Chapter 17: Becoming Is Going Away from Being
Becoming is burning. The funeral pyre is the goal that he has achieved - all his life burning for this thing, burning for that thing. He had not rested a single moment, he had not relaxed a single moment. The funeral pyre is very significant.
The grave does not give that sense. In the West you make the grave as beautiful as possible, with marble, with beautiful inscriptions on it. You carry the body in beautiful, costly caskets.
Just the other day I saw a book published by the Rolls Royce Company. Of course, we are first in the whole world, but there is a company in Scotland which has two hundred and sixty Rolls Royces; it is a professional company. And in those Rolls Royces a person travels only one way, he never comes back, he has no return ticket. That company carries people to their grave. Of course those who are rich can afford many Rolls Royces to follow the corpse. That’s why they have two hundred and sixty. Up to now, the biggest number used by one man was thirty-three Rolls Royces.
But every day people are dying. They could not use a Rolls Royce in their life, at least give them the joy - not only of riding in a Rolls-Royce, but of being followed by dozens of Rolls Royces.
But that company is not a competitor to us. Our Rolls Royces are for the living. Their Rolls Royces are for the dead. And of course, they have to keep two hundred and sixty, because in one day they may have a few orders. Sometimes all their Rolls Royces are engaged. Death comes without giving you any warning.
But whether you go in a Rolls Royce or in a municipal corporation truck, it makes no difference to the corpse. It knows nothing; there is nobody there! You are only carrying bones; how you carry them makes no difference at all. The emperor dead and the beggar dead for the first time become communists - equal. Only in graveyards does communism exist in its authenticity: no hierarchy, nobody above you, nobody below you. There is nobody, in fact. And this is the whole story of becoming.
It is good that you don’t care about enlightenment, because your caring about it will destroy the whole thing. That will create a desire, that will create a longing. And enlightenment cannot be an object of your longing and desire.
The basic fundamental of enlightenment is desirelessness.

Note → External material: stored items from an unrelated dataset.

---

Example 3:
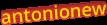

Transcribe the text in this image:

antonionew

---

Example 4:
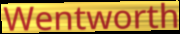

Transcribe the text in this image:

Wentworth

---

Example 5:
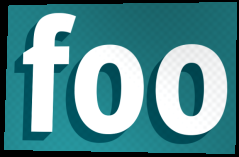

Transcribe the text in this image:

foo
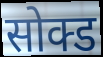
सोक्ड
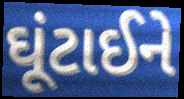
ઘૂંટાઈને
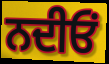
ਨਦੀਓਂ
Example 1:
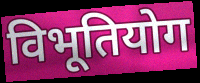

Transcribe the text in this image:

विभूतियोग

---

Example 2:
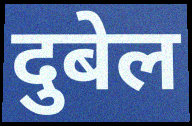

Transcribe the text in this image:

दुबेल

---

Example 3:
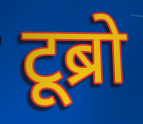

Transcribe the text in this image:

टूब्रो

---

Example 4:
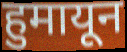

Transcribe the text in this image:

हुमायून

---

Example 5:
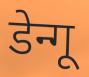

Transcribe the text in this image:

डेन्गू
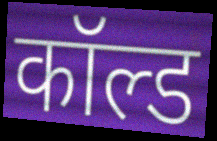
कॉल्ड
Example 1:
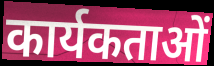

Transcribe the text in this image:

कार्यकताओं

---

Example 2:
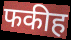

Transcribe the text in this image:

फकीह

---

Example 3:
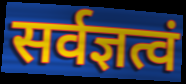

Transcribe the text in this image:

सर्वज्ञत्वं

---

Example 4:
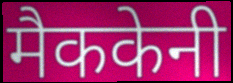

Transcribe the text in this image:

मैककेनी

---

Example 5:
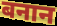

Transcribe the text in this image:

बनान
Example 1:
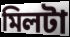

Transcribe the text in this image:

মিলটা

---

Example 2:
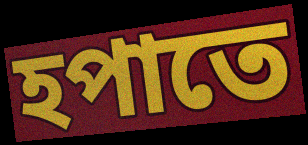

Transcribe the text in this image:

হপাতে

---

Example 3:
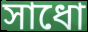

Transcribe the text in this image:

সাধো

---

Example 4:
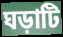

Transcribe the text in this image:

ঘড়াটি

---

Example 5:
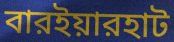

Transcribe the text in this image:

বারইয়ারহাট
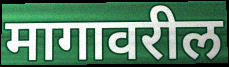
मागावरील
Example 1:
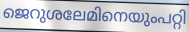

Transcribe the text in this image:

ജെറുശലേമിനെയുംപറ്റി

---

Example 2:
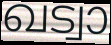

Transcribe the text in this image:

ഖട്വാ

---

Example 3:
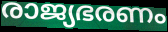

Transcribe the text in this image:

രാജ്യഭരണം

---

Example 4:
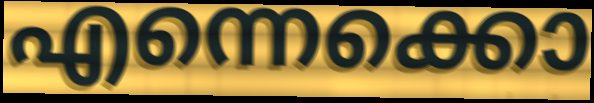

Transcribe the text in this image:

എന്നെക്കൊ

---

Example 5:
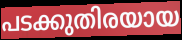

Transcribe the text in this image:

പടക്കുതിരയായ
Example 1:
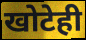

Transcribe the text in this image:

खोटेही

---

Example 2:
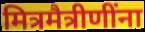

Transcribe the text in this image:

मित्रमैत्रीणींना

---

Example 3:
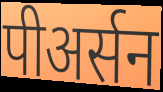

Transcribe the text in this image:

पीअर्सन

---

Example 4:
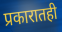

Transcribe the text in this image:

प्रकारातही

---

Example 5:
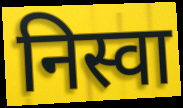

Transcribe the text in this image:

निस्वा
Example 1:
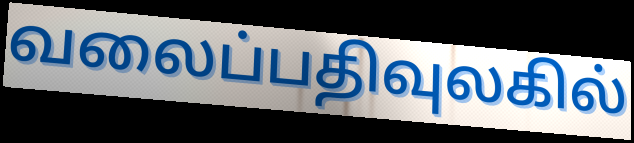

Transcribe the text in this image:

வலைப்பதிவுலகில்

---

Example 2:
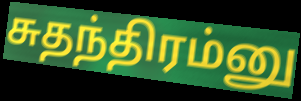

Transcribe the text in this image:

சுதந்திரம்னு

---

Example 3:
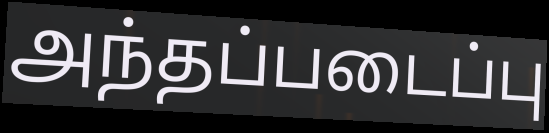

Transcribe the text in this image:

அந்தப்படைப்பு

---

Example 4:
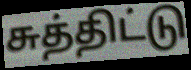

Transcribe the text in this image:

சுத்திட்டு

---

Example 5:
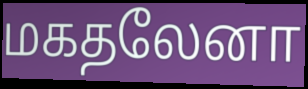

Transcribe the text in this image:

மகதலேனா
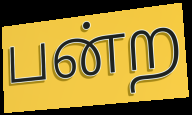
பன்ற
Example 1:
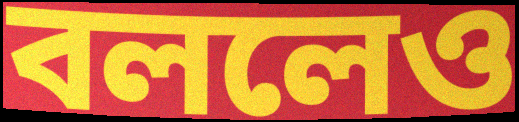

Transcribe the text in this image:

বললেও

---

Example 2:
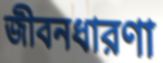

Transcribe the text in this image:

জীবনধারণা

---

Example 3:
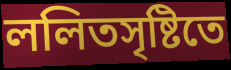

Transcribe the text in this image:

ললিতসৃষ্টিতে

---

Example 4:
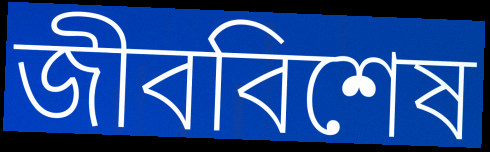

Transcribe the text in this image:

জীববিশেষ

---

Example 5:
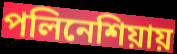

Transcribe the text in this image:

পলিনেশিয়ায়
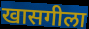
खासगीला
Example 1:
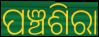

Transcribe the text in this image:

ପଞ୍ଚଶିରା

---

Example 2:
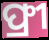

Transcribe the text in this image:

ଫ୍ରୀ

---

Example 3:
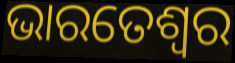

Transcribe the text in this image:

ଭାରତେଶ୍ୱର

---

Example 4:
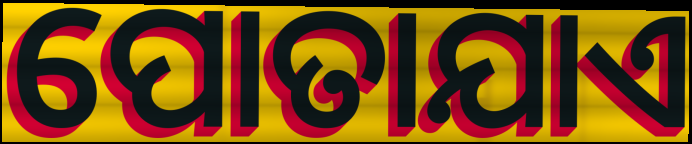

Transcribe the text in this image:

ପୋତାଯାଏ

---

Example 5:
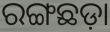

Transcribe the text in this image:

ରଙ୍ଗଛଡ଼ା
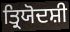
ਤ੍ਰਿਯੋਦਸ਼ੀ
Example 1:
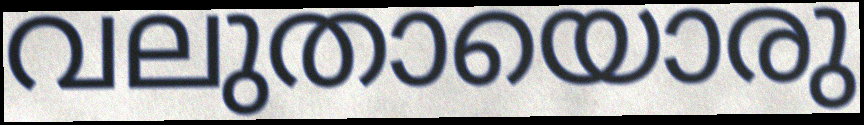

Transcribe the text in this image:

വലുതായൊരു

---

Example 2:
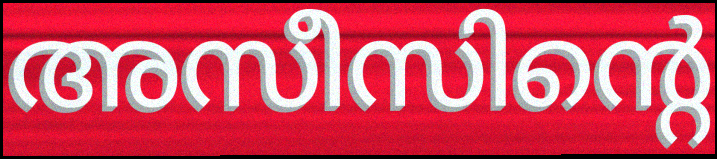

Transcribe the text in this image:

അസീസിന്റെ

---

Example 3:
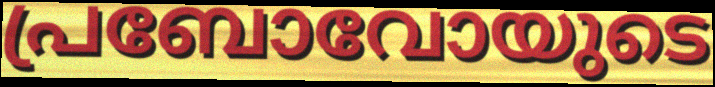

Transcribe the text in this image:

പ്രബോവോയുടെ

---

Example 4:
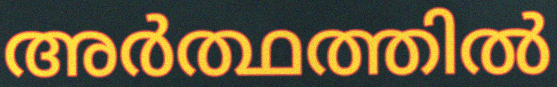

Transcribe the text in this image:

അർത്ഥത്തിൽ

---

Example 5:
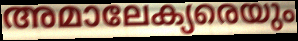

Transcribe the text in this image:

അമാലേക്യരെയും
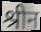
श्रीन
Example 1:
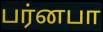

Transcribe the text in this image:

பர்னபா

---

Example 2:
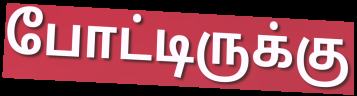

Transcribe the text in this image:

போட்டிருக்கு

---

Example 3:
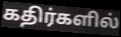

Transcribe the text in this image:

கதிர்களில்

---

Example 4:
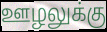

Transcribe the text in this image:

ஊழலுக்கு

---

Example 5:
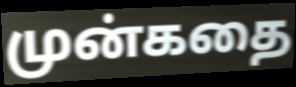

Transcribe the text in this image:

முன்கதை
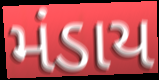
મંડાય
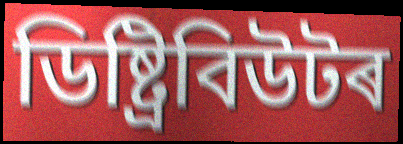
ডিষ্ট্ৰিবিউটৰ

Here you are enjoying, rejoicing, dancing, singing. Don’t be worried about enlightenment. Suddenly one day dancing or singing or listening to me, or just sitting in silence, you will become aware - “My God! I have always been enlightened!”
That’s how it has always happened. That’s why down the centuries the first similarity enlightened people have shared, is: they have laughed loudly when they became enlightened. On other points they may differ, their philosophies may be different - someone may have one kind of theology, someone another kind - but as far as laughter is concerned, nobody in the whole history of humanity has become enlightened and not laughed!